Clearly the magazine for all the businesses who make money from the exploitation of animals in laboratories (the magazine is almost 60 percent advertising), Lab Animal is upbeat and concerned to put a positive, welfarist spin on its use of animals. Dr. Wolfle himself recognizes “many would support the desire to replace animals with nonanimal systems” and suggests that the “dialogue” between animal protectionists and “scientists and animal care personnel” is “an important part of animal research and contributes to the strength of the enterprise and to the public’s understanding and support.” This emphasis on communication, on a positive, upbeat message I fancy is part and parcel of selling animal research to a squeamish public.
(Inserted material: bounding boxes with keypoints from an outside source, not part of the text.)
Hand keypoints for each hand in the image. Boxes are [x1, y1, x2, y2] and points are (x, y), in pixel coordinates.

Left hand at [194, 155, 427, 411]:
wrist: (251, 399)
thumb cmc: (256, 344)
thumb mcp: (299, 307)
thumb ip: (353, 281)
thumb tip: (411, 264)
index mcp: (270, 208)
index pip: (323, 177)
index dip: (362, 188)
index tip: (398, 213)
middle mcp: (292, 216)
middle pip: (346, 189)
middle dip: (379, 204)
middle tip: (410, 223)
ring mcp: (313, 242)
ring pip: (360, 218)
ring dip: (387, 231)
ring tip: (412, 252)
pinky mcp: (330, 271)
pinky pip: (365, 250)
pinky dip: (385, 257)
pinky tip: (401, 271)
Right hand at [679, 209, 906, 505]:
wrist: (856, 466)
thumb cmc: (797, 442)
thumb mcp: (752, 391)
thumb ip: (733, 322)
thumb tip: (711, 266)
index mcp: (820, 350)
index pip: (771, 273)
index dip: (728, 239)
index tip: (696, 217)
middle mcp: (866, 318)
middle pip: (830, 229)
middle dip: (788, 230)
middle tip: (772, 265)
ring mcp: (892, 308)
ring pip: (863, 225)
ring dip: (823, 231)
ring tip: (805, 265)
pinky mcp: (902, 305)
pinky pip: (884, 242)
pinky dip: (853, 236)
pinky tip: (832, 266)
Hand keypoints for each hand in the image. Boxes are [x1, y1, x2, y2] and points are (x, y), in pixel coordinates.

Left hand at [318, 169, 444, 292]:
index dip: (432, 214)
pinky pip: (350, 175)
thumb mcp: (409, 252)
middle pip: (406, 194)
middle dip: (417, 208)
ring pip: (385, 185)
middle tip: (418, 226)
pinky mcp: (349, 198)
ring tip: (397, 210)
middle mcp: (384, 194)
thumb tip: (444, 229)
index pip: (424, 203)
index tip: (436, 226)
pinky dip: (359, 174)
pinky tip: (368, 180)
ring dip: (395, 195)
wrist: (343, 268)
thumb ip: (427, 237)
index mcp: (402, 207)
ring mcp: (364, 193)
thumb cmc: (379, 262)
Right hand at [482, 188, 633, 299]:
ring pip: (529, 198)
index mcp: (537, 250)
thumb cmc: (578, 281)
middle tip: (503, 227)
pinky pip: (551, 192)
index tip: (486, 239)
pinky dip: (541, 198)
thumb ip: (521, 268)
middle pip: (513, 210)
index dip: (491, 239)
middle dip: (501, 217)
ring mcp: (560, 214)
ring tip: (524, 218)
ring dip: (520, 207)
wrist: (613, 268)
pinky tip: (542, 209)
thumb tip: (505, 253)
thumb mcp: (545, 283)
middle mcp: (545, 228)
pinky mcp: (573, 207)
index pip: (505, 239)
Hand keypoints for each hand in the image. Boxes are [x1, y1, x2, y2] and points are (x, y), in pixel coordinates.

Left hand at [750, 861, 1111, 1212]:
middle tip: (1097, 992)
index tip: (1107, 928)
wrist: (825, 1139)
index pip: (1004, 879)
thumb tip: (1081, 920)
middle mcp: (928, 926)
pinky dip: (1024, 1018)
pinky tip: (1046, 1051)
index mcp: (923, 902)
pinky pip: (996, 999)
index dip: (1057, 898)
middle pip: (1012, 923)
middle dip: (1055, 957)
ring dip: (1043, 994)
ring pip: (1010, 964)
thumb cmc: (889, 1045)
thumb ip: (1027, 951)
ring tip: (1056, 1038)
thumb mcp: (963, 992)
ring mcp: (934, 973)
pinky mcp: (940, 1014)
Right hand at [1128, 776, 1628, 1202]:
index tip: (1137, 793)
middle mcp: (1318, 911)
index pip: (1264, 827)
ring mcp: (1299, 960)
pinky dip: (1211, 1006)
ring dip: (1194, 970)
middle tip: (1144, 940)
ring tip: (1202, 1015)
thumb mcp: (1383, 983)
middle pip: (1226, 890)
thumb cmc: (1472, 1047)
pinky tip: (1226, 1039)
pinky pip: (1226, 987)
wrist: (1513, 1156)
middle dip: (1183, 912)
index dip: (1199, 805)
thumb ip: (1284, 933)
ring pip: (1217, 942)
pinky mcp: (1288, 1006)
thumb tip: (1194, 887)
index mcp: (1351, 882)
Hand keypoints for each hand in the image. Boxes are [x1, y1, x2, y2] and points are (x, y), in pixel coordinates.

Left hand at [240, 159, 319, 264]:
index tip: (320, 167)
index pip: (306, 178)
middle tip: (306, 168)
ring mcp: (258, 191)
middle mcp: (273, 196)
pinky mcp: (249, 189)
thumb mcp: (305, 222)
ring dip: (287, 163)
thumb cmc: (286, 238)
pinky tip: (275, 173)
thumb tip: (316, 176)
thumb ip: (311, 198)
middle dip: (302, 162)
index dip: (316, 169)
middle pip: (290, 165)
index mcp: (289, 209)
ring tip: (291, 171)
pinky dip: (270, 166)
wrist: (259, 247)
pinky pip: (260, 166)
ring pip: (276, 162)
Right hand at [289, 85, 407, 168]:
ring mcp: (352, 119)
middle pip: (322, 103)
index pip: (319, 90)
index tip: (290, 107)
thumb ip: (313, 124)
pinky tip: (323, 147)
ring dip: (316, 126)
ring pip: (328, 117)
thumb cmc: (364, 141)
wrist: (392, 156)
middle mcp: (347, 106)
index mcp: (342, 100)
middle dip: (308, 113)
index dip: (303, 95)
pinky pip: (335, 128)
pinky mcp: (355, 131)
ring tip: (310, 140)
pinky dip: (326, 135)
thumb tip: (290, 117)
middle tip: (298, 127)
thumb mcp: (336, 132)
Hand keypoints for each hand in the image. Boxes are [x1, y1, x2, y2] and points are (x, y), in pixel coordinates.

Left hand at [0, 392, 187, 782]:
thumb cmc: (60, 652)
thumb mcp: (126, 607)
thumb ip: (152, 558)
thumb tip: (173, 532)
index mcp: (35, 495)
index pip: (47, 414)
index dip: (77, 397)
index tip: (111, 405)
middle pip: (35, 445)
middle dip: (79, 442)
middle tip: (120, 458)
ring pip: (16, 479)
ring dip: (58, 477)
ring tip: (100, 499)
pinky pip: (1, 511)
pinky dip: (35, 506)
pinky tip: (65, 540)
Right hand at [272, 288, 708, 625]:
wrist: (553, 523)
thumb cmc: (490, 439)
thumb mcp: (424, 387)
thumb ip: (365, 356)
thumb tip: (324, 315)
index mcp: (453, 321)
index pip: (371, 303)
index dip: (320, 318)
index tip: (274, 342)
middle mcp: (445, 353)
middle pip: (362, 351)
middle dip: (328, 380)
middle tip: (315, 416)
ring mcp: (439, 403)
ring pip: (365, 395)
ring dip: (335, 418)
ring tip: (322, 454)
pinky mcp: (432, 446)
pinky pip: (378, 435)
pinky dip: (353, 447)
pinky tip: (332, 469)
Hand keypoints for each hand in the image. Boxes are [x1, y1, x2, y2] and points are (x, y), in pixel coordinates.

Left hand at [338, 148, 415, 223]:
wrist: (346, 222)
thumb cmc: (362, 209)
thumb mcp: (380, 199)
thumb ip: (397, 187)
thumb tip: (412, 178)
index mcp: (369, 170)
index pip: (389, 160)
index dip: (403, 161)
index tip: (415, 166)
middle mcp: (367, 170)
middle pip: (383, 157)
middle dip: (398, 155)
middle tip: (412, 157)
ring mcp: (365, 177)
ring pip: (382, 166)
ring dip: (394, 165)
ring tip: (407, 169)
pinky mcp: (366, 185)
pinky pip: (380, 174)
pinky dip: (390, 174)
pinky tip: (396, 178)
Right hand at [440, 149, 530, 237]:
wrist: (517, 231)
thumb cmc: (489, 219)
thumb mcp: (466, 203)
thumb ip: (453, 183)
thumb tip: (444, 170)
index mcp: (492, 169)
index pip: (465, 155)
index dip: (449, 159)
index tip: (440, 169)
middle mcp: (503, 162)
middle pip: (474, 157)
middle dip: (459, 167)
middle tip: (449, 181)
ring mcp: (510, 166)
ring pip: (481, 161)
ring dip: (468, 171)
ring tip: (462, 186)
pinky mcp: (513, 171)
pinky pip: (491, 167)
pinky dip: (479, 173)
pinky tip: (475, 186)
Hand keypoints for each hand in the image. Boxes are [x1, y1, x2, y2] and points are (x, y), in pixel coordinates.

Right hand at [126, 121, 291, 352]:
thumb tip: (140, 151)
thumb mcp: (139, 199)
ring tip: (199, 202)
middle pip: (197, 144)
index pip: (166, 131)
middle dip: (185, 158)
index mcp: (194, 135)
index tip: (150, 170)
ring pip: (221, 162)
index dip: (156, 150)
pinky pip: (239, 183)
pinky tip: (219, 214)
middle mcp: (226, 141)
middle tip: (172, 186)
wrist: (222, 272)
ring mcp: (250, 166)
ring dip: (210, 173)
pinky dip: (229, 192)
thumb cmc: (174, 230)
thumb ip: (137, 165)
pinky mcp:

All of this is perhaps unsurprising: no magazine which provides the “resources” for the gruesome things inflicted upon science’s unwilling subjects would dare show what its smiling, clean and hygenic humans, animals and equipment are actually involved in. Nevertheless, Lab Animal fills me with unease—one more insidious and disturbing than even it perhaps imagined. By so ostentatiously playing on my concern for animals and the natural attraction I (along with most other human beings) have toward cute looking creatures, not only is Lab Animal effectively saying, “Don’t worry. The animals are in good hands. We love them”; it is also saying, “The same impulses you have to care for animals exist in those who are going to hurt and kill them on your behalf. Not only are we as ‘good’ as you, but you are as ‘bad’ as us.” I have no doubt that the people who are involved in these projects are “good” people—concerned, in their own perhaps blinkered way, as we all are, with balancing one’s need to get on in the world with one’s need to be a “good person,” that difficult, rare phenomenon. But in the perversion and inversion of concerns about animal welfare, in the “flattening out” of the “good” in the happy, hygenic world of Lab Animal, I cannot help but feel that something wicked this way comes.